Hey, I have an 1984 4000 with the solid lifter 1.8 liter. I was wondering what other engine would bolt right up. i was thinking about the 2.2 5 cylinder. How much more power would that give me? Any other better motors than that? Thanks. 
Also My 1.8 seems to have a dual downpipe, what exhaust manifold will work with my engine and down pipe, its cracked in a couple places (thats assuming I keep the 1.8).
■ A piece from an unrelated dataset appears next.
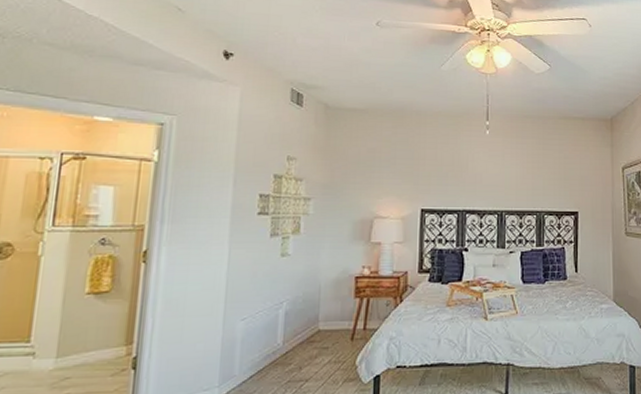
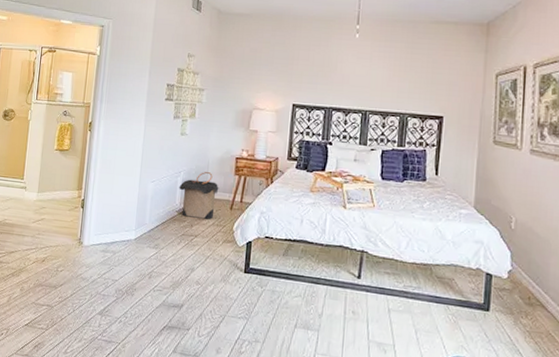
laundry hamper: none [281,298,335,358] -> present [179,172,219,220]

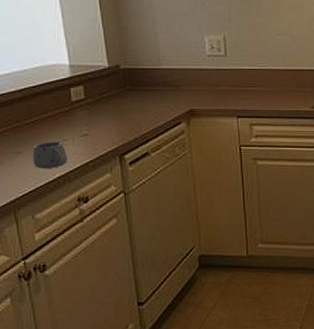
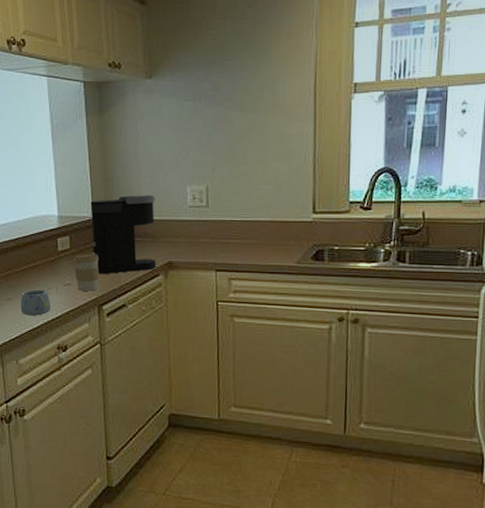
coffee cup: none [88,102,118,141] -> present [72,252,99,291]
coffee maker: none [104,44,178,123] -> present [90,195,156,274]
Thanks.


----------



## delta v (Jun 8, 2001)

*Re: 1984 Audi 4000; engine swap or ideas for 1.8? (radoracer)*

check out http://www.audiworld.com --has technical info on all audi models since 1980. i believe the NA 2.2L 10v is around 115 HP, and a little more torque. the NA 2.2L 20v is 167HP, 158 FtLbs, but those are rare. turbo 2.2L 10v has ~160 HP? which can easily be raised close to 200HP, while the turbo 20v has ~220 HP, which can go up to more than 300HP, but those engines are very rare and expensive. 
I believe that the turbo 10v is a common swap--using an MC series engine. search the archives at http://www.audifans.com of people have done this swap in 4000's and 80/90's


[Modified by delta v, 8:10 AM 6-2-2002]


----------



## PerL (Jan 9, 2001)

*Re: 1984 Audi 4000; engine swap or ideas for 1.8? (radoracer)*

If you're going the 5-cylinder route you should get a parts car. You'll need the tranny, the subframe and front section. The radiator sits differently as well. Your other option could be a 2.0 from an A80, 1.8T from A4/Passat or 2.0-16V from a early 90's Jetta/Passat.


----------



## delta v (Jun 8, 2001)

*Re: 1984 Audi 4000; engine swap or ideas for 1.8? (PerL)*

wouldnt there be problems with engine alignment with jetta/passat 16v donor car? or would it be possible--im curious


----------



## Diamond Dave (Mar 24, 2001)

*Re: 1984 Audi 4000; engine swap or ideas for 1.8? (delta v)*

Your best bang for the buck would be the Turbo swap (MC motor from a 5000 I believe). You can swap everything from the donor car and you don't need to do any guesswork with wiring or major fabrication.
If you do the VW 2L 16V (which isn't going to change your power as much as you think), you will have your work cut out for you with wiring and accessories (alternator, battery location, exhaust, etc.).


----------